--- START RECORDS PROVIDED ---

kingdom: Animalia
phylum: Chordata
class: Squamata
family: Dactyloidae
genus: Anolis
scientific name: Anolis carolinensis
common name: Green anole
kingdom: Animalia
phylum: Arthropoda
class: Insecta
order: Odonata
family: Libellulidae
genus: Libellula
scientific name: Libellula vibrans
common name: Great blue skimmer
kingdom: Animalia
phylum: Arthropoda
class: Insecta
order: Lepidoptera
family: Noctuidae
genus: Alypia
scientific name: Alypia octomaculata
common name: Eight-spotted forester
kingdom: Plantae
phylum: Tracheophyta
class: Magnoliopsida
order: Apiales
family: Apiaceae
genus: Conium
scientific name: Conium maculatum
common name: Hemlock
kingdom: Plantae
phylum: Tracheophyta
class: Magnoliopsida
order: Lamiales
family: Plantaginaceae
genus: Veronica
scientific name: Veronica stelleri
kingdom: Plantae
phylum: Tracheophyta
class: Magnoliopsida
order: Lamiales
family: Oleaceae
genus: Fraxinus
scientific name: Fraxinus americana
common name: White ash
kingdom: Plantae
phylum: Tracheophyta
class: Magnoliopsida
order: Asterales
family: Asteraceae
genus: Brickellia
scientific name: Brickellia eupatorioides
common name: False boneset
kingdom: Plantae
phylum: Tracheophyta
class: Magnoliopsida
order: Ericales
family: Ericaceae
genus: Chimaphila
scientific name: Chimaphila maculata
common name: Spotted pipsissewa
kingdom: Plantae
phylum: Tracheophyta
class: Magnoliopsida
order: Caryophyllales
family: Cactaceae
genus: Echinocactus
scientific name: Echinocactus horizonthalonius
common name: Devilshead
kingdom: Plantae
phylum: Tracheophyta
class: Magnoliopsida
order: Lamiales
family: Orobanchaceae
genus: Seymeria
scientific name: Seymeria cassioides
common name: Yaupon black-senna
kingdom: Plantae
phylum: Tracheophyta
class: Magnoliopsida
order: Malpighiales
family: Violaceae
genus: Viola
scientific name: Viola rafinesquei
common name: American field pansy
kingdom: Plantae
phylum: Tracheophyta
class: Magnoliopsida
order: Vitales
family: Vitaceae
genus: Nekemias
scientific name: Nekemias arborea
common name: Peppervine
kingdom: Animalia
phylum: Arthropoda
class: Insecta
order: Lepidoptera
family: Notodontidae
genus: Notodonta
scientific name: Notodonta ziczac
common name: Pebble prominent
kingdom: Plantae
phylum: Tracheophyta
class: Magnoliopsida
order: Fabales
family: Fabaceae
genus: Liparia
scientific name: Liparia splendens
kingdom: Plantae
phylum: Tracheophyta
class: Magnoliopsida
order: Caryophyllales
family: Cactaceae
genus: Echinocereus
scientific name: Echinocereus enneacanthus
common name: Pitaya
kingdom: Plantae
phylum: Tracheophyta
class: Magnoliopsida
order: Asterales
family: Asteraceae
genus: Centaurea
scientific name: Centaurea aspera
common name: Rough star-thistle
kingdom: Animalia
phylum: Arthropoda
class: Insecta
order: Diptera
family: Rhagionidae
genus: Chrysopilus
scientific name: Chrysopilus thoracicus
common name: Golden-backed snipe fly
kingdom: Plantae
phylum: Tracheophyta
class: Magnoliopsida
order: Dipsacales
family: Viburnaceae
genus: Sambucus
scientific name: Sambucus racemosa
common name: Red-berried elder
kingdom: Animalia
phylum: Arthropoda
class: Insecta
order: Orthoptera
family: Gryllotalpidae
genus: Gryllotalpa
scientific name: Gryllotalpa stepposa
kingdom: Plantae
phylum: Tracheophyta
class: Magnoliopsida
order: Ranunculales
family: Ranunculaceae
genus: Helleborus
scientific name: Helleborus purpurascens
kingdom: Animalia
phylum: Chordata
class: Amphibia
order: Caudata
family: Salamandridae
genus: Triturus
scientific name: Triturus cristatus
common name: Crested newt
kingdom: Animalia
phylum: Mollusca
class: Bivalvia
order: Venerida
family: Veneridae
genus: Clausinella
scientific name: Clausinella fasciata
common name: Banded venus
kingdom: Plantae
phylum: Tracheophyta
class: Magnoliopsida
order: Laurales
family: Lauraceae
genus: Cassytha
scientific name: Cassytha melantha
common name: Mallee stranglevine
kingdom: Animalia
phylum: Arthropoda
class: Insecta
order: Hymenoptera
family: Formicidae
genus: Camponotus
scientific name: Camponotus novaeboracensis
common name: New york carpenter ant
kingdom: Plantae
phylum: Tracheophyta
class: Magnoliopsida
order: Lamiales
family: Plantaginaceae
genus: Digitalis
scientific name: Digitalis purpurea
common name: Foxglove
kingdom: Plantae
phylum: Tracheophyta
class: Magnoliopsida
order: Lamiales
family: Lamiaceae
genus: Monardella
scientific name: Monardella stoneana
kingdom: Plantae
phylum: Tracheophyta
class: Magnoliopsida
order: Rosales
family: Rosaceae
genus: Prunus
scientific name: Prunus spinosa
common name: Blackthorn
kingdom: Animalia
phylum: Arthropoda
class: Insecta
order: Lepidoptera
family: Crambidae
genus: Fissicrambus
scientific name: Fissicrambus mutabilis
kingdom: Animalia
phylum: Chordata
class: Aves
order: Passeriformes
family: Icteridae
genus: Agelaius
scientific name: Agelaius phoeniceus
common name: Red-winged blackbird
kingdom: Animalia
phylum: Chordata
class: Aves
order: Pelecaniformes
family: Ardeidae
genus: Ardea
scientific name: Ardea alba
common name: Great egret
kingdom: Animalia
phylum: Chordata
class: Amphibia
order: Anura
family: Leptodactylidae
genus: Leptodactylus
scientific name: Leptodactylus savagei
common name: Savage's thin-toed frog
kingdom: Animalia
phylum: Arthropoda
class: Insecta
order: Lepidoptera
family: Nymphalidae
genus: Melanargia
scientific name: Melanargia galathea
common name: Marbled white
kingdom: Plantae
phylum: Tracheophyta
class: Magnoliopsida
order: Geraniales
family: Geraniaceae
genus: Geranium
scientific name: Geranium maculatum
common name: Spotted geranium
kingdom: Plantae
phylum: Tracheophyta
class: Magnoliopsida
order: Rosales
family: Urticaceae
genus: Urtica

--- END RECORDS PROVIDED ---

» DIRECTIONS FOR THIS TASK: Copy the lines unchanged, from the line containing "common name: Devilshead" through the line containing "family: Gryllotalpidae".

» EXPECTED OUTPUT:
common name: Devilshead
kingdom: Plantae
phylum: Tracheophyta
class: Magnoliopsida
order: Lamiales
family: Orobanchaceae
genus: Seymeria
scientific name: Seymeria cassioides
common name: Yaupon black-senna
kingdom: Plantae
phylum: Tracheophyta
class: Magnoliopsida
order: Malpighiales
family: Violaceae
genus: Viola
scientific name: Viola rafinesquei
common name: American field pansy
kingdom: Plantae
phylum: Tracheophyta
class: Magnoliopsida
order: Vitales
family: Vitaceae
genus: Nekemias
scientific name: Nekemias arborea
common name: Peppervine
kingdom: Animalia
phylum: Arthropoda
class: Insecta
order: Lepidoptera
family: Notodontidae
genus: Notodonta
scientific name: Notodonta ziczac
common name: Pebble prominent
kingdom: Plantae
phylum: Tracheophyta
class: Magnoliopsida
order: Fabales
family: Fabaceae
genus: Liparia
scientific name: Liparia splendens
kingdom: Plantae
phylum: Tracheophyta
class: Magnoliopsida
order: Caryophyllales
family: Cactaceae
genus: Echinocereus
scientific name: Echinocereus enneacanthus
common name: Pitaya
kingdom: Plantae
phylum: Tracheophyta
class: Magnoliopsida
order: Asterales
family: Asteraceae
genus: Centaurea
scientific name: Centaurea aspera
common name: Rough star-thistle
kingdom: Animalia
phylum: Arthropoda
class: Insecta
order: Diptera
family: Rhagionidae
genus: Chrysopilus
scientific name: Chrysopilus thoracicus
common name: Golden-backed snipe fly
kingdom: Plantae
phylum: Tracheophyta
class: Magnoliopsida
order: Dipsacales
family: Viburnaceae
genus: Sambucus
scientific name: Sambucus racemosa
common name: Red-berried elder
kingdom: Animalia
phylum: Arthropoda
class: Insecta
order: Orthoptera
family: Gryllotalpidae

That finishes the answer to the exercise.